■ **EXERCISE REQUIREMENTS**
This task calls for copying every line in the data below that contains the word "format".

[SOURCE MATERIAL Boundary: Start]

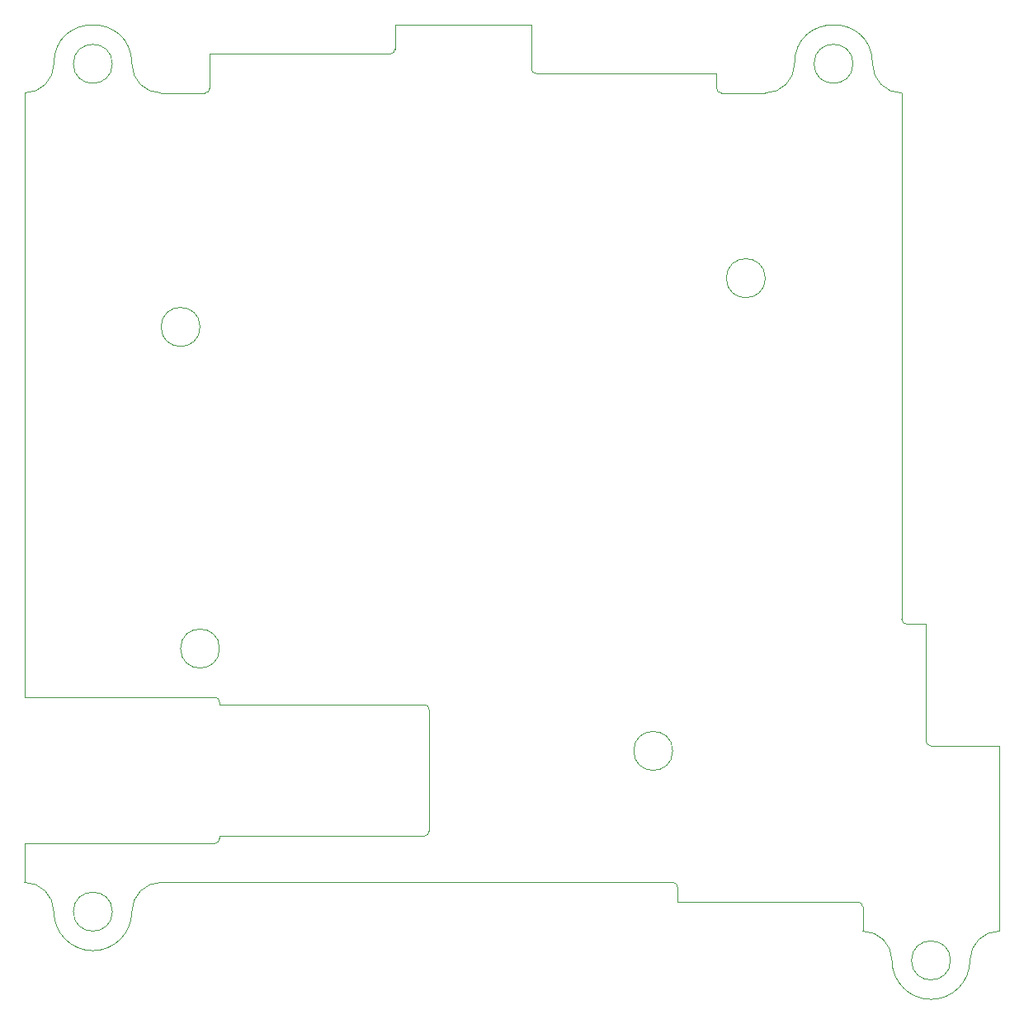
<source format=gbr>
%TF.GenerationSoftware,KiCad,Pcbnew,9.0.4*%
%TF.CreationDate,2025-11-10T10:10:39+09:00*%
%TF.ProjectId,boardloaf,626f6172-646c-46f6-9166-2e6b69636164,rev?*%
%TF.SameCoordinates,Original*%
%TF.FileFunction,Profile,NP*%
%FSLAX46Y46*%
G04 Gerber Fmt 4.6, Leading zero omitted, Abs format (unit mm)*
G04 Created by KiCad (PCBNEW 9.0.4) date 2025-11-10 10:10:39*
%MOMM*%
%LPD*%
G01*
G04 APERTURE LIST*
%TA.AperFunction,Profile*%
%ADD10C,0.050000*%
%TD*%
%TA.AperFunction,Profile*%
%ADD11C,0.100000*%
%TD*%
G04 APERTURE END LIST*
D10*
X78500003Y-139499998D02*
G75*
G02*
X81500004Y-136500003I2999997J-2D01*
G01*
X167500000Y-141500000D02*
X167500000Y-122500000D01*
X86500000Y-51500000D02*
X86500000Y-55000000D01*
X160000000Y-122000000D02*
X160000000Y-110000000D01*
X153500000Y-141500000D02*
G75*
G02*
X156500000Y-144499998I0J-3000000D01*
G01*
X167500000Y-122500000D02*
X160500000Y-122500000D01*
X153500000Y-139000000D02*
X153500000Y-141500000D01*
X164500000Y-144499998D02*
G75*
G02*
X167500001Y-141500000I3000000J-2D01*
G01*
X157500000Y-55500000D02*
G75*
G02*
X154500000Y-52500000I0J3000000D01*
G01*
X87500000Y-131749999D02*
X88000000Y-131750000D01*
X87000000Y-132500000D02*
X67500000Y-132500000D01*
X87000000Y-117500000D02*
X67500000Y-117500000D01*
X67500000Y-55500000D02*
X67500000Y-117500000D01*
X164500000Y-144499998D02*
G75*
G02*
X156500000Y-144499998I-4000000J-3D01*
G01*
X67500003Y-136500000D02*
G75*
G02*
X70500000Y-139499998I-3J-3000000D01*
G01*
X152500000Y-52500000D02*
G75*
G02*
X148500000Y-52500000I-2000000J0D01*
G01*
X148500000Y-52500000D02*
G75*
G02*
X152500000Y-52500000I2000000J0D01*
G01*
X139000000Y-55500000D02*
G75*
G02*
X138500000Y-55000000I0J500000D01*
G01*
X87000000Y-117500000D02*
G75*
G02*
X87500000Y-118000000I0J-500000D01*
G01*
X70500000Y-52500000D02*
G75*
G02*
X78500000Y-52500000I4000000J0D01*
G01*
X119500000Y-48500000D02*
X105500000Y-48500000D01*
X70500000Y-52500000D02*
G75*
G02*
X67500000Y-55500000I-3000000J0D01*
G01*
X87500000Y-118250000D02*
X88000000Y-118250000D01*
X67500000Y-132500000D02*
X67500000Y-136500000D01*
X87500000Y-118250000D02*
X87500000Y-118000000D01*
X86000000Y-55500000D02*
X81500000Y-55500000D01*
X78500003Y-139499998D02*
G75*
G02*
X70500003Y-139499998I-4000000J-3D01*
G01*
X105500000Y-48500000D02*
X105500000Y-51000000D01*
X87500000Y-112500000D02*
G75*
G02*
X83500000Y-112500000I-2000000J0D01*
G01*
X83500000Y-112500000D02*
G75*
G02*
X87500000Y-112500000I2000000J0D01*
G01*
X119500000Y-53000000D02*
X119500000Y-48500000D01*
X134500000Y-138500000D02*
X153000000Y-138500000D01*
X87500000Y-132000000D02*
G75*
G02*
X87000000Y-132500000I-500000J0D01*
G01*
X146500000Y-52500000D02*
G75*
G02*
X154500000Y-52500000I4000000J0D01*
G01*
X162500000Y-144500000D02*
G75*
G02*
X158500000Y-144500000I-2000000J0D01*
G01*
X158500000Y-144500000D02*
G75*
G02*
X162500000Y-144500000I2000000J0D01*
G01*
X153000000Y-138500000D02*
G75*
G02*
X153500000Y-139000000I0J-500000D01*
G01*
X120000000Y-53500000D02*
G75*
G02*
X119500000Y-53000000I0J500000D01*
G01*
X81500000Y-55500000D02*
G75*
G02*
X78500000Y-52500000I0J3000000D01*
G01*
X138500000Y-53500000D02*
X120000000Y-53500000D01*
X134000000Y-136500000D02*
G75*
G02*
X134500000Y-137000000I0J-500000D01*
G01*
X160500000Y-122500000D02*
G75*
G02*
X160000000Y-122000000I0J500000D01*
G01*
X143500000Y-74500000D02*
G75*
G02*
X139500000Y-74500000I-2000000J0D01*
G01*
X139500000Y-74500000D02*
G75*
G02*
X143500000Y-74500000I2000000J0D01*
G01*
X134500000Y-137000000D02*
X134500000Y-138500000D01*
X85500000Y-79500000D02*
G75*
G02*
X81500000Y-79500000I-2000000J0D01*
G01*
X81500000Y-79500000D02*
G75*
G02*
X85500000Y-79500000I2000000J0D01*
G01*
X138500000Y-55000000D02*
X138500000Y-53500000D01*
X160000000Y-110000000D02*
X158000000Y-110000000D01*
X105500000Y-51000000D02*
G75*
G02*
X105000000Y-51500000I-500000J0D01*
G01*
X158000000Y-110000000D02*
G75*
G02*
X157500000Y-109500000I0J500000D01*
G01*
X143500000Y-55500000D02*
X139000000Y-55500000D01*
X134000000Y-123000000D02*
G75*
G02*
X130000000Y-123000000I-2000000J0D01*
G01*
X130000000Y-123000000D02*
G75*
G02*
X134000000Y-123000000I2000000J0D01*
G01*
X87500000Y-131749999D02*
X87500000Y-132000000D01*
X86500000Y-55000000D02*
G75*
G02*
X86000000Y-55500000I-500000J0D01*
G01*
X105000000Y-51500000D02*
X86500000Y-51500000D01*
X76500000Y-52500000D02*
G75*
G02*
X72500000Y-52500000I-2000000J0D01*
G01*
X72500000Y-52500000D02*
G75*
G02*
X76500000Y-52500000I2000000J0D01*
G01*
X157500000Y-109500000D02*
X157500000Y-55500000D01*
X81500004Y-136500000D02*
X134000000Y-136500000D01*
X76500003Y-139500000D02*
G75*
G02*
X72500003Y-139500000I-2000000J0D01*
G01*
X72500003Y-139500000D02*
G75*
G02*
X76500003Y-139500000I2000000J0D01*
G01*
X146500000Y-52500000D02*
G75*
G02*
X143500000Y-55500000I-3000000J0D01*
G01*
D11*
%TO.C,U1*%
X88000000Y-131749999D02*
X108500000Y-131750001D01*
X108499999Y-118250000D02*
X87999999Y-118250000D01*
X109000000Y-131250000D02*
X109000000Y-118750000D01*
X108499999Y-118250000D02*
G75*
G02*
X109000000Y-118750000I1J-500000D01*
G01*
X109000000Y-131250000D02*
G75*
G02*
X108500000Y-131750001I-500006J5D01*
G01*
%TD*%
M02*

</source>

[SOURCE MATERIAL Boundary: End]

■ **RESPONSE TO THIS EXERCISE**
<source format=gbr>
G04 Gerber Fmt 4.6, Leading zero omitted, Abs format (unit mm)*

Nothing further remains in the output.